◆ **Information provided**
- - - - - - -
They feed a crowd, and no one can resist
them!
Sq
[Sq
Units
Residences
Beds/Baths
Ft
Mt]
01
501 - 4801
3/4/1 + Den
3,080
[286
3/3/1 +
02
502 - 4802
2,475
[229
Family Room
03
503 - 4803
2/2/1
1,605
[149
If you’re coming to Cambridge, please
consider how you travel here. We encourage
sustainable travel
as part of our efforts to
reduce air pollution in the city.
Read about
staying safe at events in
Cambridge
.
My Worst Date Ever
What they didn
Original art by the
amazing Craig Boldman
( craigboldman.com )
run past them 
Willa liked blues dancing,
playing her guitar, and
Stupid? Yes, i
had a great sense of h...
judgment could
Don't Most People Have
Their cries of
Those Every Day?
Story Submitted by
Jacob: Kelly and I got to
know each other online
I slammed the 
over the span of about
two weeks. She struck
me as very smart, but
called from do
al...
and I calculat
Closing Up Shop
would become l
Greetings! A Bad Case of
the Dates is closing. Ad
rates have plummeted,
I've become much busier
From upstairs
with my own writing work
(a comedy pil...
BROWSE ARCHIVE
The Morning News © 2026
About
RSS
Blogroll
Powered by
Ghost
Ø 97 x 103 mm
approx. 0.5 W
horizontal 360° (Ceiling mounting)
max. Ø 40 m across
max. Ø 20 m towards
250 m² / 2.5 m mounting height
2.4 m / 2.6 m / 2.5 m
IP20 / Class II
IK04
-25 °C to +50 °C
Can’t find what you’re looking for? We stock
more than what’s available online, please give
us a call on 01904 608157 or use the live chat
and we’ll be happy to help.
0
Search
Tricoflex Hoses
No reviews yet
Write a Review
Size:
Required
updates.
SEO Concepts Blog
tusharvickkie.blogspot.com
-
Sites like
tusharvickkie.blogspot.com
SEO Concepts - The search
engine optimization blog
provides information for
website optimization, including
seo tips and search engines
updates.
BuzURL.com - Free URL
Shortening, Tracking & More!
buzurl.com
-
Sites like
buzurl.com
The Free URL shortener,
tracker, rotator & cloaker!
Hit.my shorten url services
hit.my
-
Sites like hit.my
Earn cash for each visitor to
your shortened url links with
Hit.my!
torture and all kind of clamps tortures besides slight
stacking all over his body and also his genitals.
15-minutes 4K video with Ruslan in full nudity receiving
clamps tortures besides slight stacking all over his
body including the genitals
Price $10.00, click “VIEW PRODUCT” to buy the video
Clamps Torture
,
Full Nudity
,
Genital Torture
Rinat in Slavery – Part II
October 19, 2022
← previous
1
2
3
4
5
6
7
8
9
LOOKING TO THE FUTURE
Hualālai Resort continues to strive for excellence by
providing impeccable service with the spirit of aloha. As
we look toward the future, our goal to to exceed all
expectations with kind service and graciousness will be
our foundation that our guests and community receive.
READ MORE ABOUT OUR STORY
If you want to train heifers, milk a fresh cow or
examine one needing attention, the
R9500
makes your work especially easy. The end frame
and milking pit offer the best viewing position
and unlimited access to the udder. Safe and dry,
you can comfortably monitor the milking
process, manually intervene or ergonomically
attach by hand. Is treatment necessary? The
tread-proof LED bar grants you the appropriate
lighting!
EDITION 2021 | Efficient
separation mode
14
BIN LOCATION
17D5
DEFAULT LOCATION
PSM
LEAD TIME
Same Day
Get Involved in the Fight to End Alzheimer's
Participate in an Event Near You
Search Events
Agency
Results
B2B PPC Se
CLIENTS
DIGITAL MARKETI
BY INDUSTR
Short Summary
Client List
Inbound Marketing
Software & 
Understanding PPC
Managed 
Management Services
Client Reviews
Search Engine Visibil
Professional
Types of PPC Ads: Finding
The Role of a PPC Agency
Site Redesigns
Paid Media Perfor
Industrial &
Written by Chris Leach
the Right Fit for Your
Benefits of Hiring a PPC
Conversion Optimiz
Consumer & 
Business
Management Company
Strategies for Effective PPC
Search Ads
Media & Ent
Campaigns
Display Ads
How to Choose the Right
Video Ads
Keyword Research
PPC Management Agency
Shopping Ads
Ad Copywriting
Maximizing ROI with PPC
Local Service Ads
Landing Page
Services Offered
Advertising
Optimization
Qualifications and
- - - - - - -
◆ **Your goal**
Set down, without alteration, every line from the beginning of the rows above through the line that contains "-25 °C to +50 °C", including both of those lines.

◆ **Response area**
They feed a crowd, and no one can resist
them!
Sq
[Sq
Units
Residences
Beds/Baths
Ft
Mt]
01
501 - 4801
3/4/1 + Den
3,080
[286
3/3/1 +
02
502 - 4802
2,475
[229
Family Room
03
503 - 4803
2/2/1
1,605
[149
If you’re coming to Cambridge, please
consider how you travel here. We encourage
sustainable travel
as part of our efforts to
reduce air pollution in the city.
Read about
staying safe at events in
Cambridge
.
My Worst Date Ever
What they didn
Original art by the
amazing Craig Boldman
( craigboldman.com )
run past them 
Willa liked blues dancing,
playing her guitar, and
Stupid? Yes, i
had a great sense of h...
judgment could
Don't Most People Have
Their cries of
Those Every Day?
Story Submitted by
Jacob: Kelly and I got to
know each other online
I slammed the 
over the span of about
two weeks. She struck
me as very smart, but
called from do
al...
and I calculat
Closing Up Shop
would become l
Greetings! A Bad Case of
the Dates is closing. Ad
rates have plummeted,
I've become much busier
From upstairs
with my own writing work
(a comedy pil...
BROWSE ARCHIVE
The Morning News © 2026
About
RSS
Blogroll
Powered by
Ghost
Ø 97 x 103 mm
approx. 0.5 W
horizontal 360° (Ceiling mounting)
max. Ø 40 m across
max. Ø 20 m towards
250 m² / 2.5 m mounting height
2.4 m / 2.6 m / 2.5 m
IP20 / Class II
IK04
-25 °C to +50 °C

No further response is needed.